Love and Life in the Time of CoronaMay 25, 2020
"Life is what happens to you while you're busy making other plans.”
- John Lennon
The 1997 essay titled “Wear Sunscreen" gives various pieces of humorous, but common-sense advice on how to live a happier life and avoid common frustrations. One of the most truthful passages in the piece speaks to the uselessness of worrying about bad things happening to you, pointing out that worrying doesn’t fix anything and most importantly, that “the real troubles in your life are apt to be things that never crossed your worried mind. The kind that blindsides you at 4 PM on some idle Tuesday.”
That quote perfectly describes how, overnight, the Covid19 crisis blindsided almost everyone on the planet. Although we were warned that serious global pandemics would occur, I doubt many of us gave the subject much thought.
Yet here we are and will likely be for a considerable period of time. The loss of life has been tragic. So too, the economic hardship that resulted from the necessary shutting down of large parts of the economy. Countless people have lost their jobs, businesses are closed and some will not return. Financial markets are in turmoil and the worst part is, we don’t have a clear view on how and when these hardships will end. For my part, I am doing my best to help communities suffering due to COVID19 both locally and internationally.

Exercise tasks —
A - Copy the passage from the coronavirus piece, from "- John Lennon" up to and including "subject much thought.".
B - According to the coronavirus piece, in what year was the essay "Wear Sunscreen" written?

Information shown —
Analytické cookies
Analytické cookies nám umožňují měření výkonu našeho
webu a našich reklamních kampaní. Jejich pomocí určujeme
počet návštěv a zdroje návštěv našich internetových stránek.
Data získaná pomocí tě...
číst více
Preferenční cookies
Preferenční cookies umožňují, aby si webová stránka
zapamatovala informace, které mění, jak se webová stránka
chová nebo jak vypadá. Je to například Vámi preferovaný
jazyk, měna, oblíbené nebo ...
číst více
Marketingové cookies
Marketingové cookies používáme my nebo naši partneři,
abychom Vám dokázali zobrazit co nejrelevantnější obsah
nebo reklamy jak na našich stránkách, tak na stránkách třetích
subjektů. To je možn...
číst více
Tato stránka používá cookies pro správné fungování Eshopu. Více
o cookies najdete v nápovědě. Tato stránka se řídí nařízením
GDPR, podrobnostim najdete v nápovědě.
---
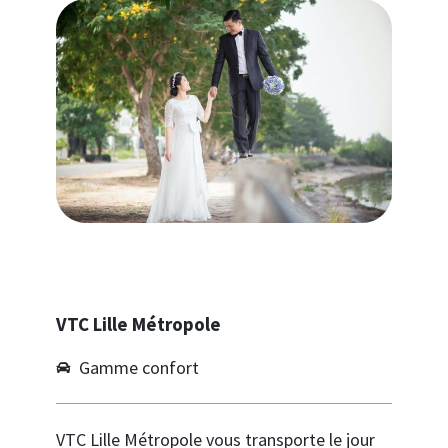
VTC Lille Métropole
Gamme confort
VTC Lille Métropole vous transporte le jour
...
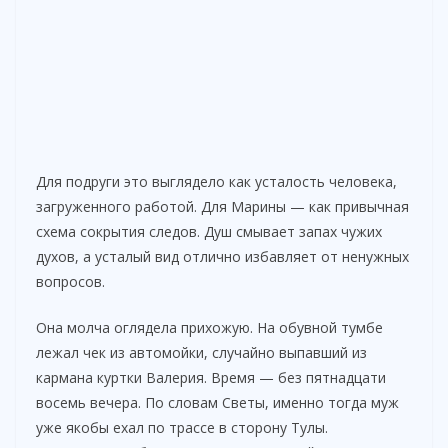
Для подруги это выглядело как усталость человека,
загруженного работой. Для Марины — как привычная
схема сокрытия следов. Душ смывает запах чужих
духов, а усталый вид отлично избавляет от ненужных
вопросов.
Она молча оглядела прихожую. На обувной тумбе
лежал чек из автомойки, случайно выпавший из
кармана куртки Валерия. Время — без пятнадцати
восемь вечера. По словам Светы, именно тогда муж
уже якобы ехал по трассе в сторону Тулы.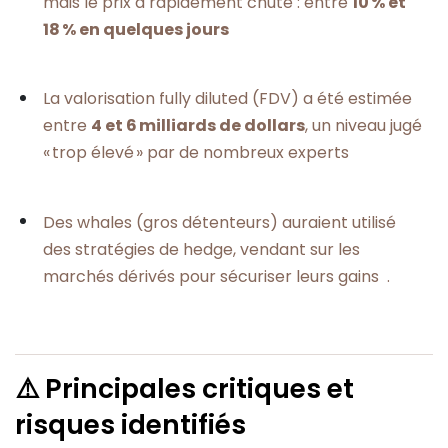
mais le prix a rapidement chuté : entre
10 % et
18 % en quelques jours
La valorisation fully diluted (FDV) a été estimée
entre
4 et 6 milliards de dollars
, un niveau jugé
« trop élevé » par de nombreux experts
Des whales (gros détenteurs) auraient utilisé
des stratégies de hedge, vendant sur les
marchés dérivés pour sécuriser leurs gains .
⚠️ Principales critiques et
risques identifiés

Results for the exercise —
A -
- John Lennon
The 1997 essay titled “Wear Sunscreen" gives various pieces of humorous, but common-sense advice on how to live a happier life and avoid common frustrations. One of the most truthful passages in the piece speaks to the uselessness of worrying about bad things happening to you, pointing out that worrying doesn’t fix anything and most importantly, that “the real troubles in your life are apt to be things that never crossed your worried mind. The kind that blindsides you at 4 PM on some idle Tuesday.”
That quote perfectly describes how, overnight, the Covid19 crisis blindsided almost everyone on the planet. Although we were warned that serious global pandemics would occur, I doubt many of us gave the subject much thought.

B - 1997